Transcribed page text
---
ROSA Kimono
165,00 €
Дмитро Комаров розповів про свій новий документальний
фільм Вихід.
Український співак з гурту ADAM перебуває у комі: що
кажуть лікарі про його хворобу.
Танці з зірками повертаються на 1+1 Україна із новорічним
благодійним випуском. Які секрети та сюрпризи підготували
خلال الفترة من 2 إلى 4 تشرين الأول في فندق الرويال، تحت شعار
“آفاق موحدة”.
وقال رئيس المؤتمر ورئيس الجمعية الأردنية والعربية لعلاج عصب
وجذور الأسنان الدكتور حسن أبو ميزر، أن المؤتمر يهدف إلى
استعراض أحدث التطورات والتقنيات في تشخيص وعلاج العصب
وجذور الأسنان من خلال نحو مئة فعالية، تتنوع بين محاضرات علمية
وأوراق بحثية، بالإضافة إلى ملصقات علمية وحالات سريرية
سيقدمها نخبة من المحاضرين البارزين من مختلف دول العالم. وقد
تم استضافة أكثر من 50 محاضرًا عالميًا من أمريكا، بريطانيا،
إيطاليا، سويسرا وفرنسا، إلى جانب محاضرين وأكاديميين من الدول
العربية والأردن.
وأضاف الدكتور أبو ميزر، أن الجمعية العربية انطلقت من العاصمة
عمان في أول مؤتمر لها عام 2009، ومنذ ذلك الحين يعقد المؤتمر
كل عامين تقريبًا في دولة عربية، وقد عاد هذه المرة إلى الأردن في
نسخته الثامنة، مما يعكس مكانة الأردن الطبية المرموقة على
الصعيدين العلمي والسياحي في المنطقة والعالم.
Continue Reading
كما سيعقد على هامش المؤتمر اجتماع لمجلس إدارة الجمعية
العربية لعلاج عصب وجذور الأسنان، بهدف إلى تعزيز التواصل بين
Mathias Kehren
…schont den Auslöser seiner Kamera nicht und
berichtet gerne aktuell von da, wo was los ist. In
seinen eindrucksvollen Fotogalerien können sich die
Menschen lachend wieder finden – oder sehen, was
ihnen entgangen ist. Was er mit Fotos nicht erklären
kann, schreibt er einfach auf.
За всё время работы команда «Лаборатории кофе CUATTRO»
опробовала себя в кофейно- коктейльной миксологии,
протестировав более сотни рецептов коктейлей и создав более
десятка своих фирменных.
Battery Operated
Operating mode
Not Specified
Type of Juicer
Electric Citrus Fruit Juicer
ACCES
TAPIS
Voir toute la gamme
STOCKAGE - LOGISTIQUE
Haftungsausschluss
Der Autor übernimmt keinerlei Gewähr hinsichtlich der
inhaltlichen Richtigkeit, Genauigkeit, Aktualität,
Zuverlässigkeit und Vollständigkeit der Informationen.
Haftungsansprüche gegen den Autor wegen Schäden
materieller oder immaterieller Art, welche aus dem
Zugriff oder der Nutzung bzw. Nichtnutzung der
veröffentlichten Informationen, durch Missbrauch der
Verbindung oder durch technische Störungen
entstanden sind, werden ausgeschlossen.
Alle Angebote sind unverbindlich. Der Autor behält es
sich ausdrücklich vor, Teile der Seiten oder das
---
Reproduce every line of the data above verbatim, in the same order and with the same line breaks.

* _EXPECTED ANSWER_:
ROSA Kimono
165,00 €
Дмитро Комаров розповів про свій новий документальний
фільм Вихід.
Український співак з гурту ADAM перебуває у комі: що
кажуть лікарі про його хворобу.
Танці з зірками повертаються на 1+1 Україна із новорічним
благодійним випуском. Які секрети та сюрпризи підготували
خلال الفترة من 2 إلى 4 تشرين الأول في فندق الرويال، تحت شعار
“آفاق موحدة”.
وقال رئيس المؤتمر ورئيس الجمعية الأردنية والعربية لعلاج عصب
وجذور الأسنان الدكتور حسن أبو ميزر، أن المؤتمر يهدف إلى
استعراض أحدث التطورات والتقنيات في تشخيص وعلاج العصب
وجذور الأسنان من خلال نحو مئة فعالية، تتنوع بين محاضرات علمية
وأوراق بحثية، بالإضافة إلى ملصقات علمية وحالات سريرية
سيقدمها نخبة من المحاضرين البارزين من مختلف دول العالم. وقد
تم استضافة أكثر من 50 محاضرًا عالميًا من أمريكا، بريطانيا،
إيطاليا، سويسرا وفرنسا، إلى جانب محاضرين وأكاديميين من الدول
العربية والأردن.
وأضاف الدكتور أبو ميزر، أن الجمعية العربية انطلقت من العاصمة
عمان في أول مؤتمر لها عام 2009، ومنذ ذلك الحين يعقد المؤتمر
كل عامين تقريبًا في دولة عربية، وقد عاد هذه المرة إلى الأردن في
نسخته الثامنة، مما يعكس مكانة الأردن الطبية المرموقة على
الصعيدين العلمي والسياحي في المنطقة والعالم.
Continue Reading
كما سيعقد على هامش المؤتمر اجتماع لمجلس إدارة الجمعية
العربية لعلاج عصب وجذور الأسنان، بهدف إلى تعزيز التواصل بين
Mathias Kehren
…schont den Auslöser seiner Kamera nicht und
berichtet gerne aktuell von da, wo was los ist. In
seinen eindrucksvollen Fotogalerien können sich die
Menschen lachend wieder finden – oder sehen, was
ihnen entgangen ist. Was er mit Fotos nicht erklären
kann, schreibt er einfach auf.
За всё время работы команда «Лаборатории кофе CUATTRO»
опробовала себя в кофейно- коктейльной миксологии,
протестировав более сотни рецептов коктейлей и создав более
десятка своих фирменных.
Battery Operated
Operating mode
Not Specified
Type of Juicer
Electric Citrus Fruit Juicer
ACCES
TAPIS
Voir toute la gamme
STOCKAGE - LOGISTIQUE
Haftungsausschluss
Der Autor übernimmt keinerlei Gewähr hinsichtlich der
inhaltlichen Richtigkeit, Genauigkeit, Aktualität,
Zuverlässigkeit und Vollständigkeit der Informationen.
Haftungsansprüche gegen den Autor wegen Schäden
materieller oder immaterieller Art, welche aus dem
Zugriff oder der Nutzung bzw. Nichtnutzung der
veröffentlichten Informationen, durch Missbrauch der
Verbindung oder durch technische Störungen
entstanden sind, werden ausgeschlossen.
Alle Angebote sind unverbindlich. Der Autor behält es
sich ausdrücklich vor, Teile der Seiten oder das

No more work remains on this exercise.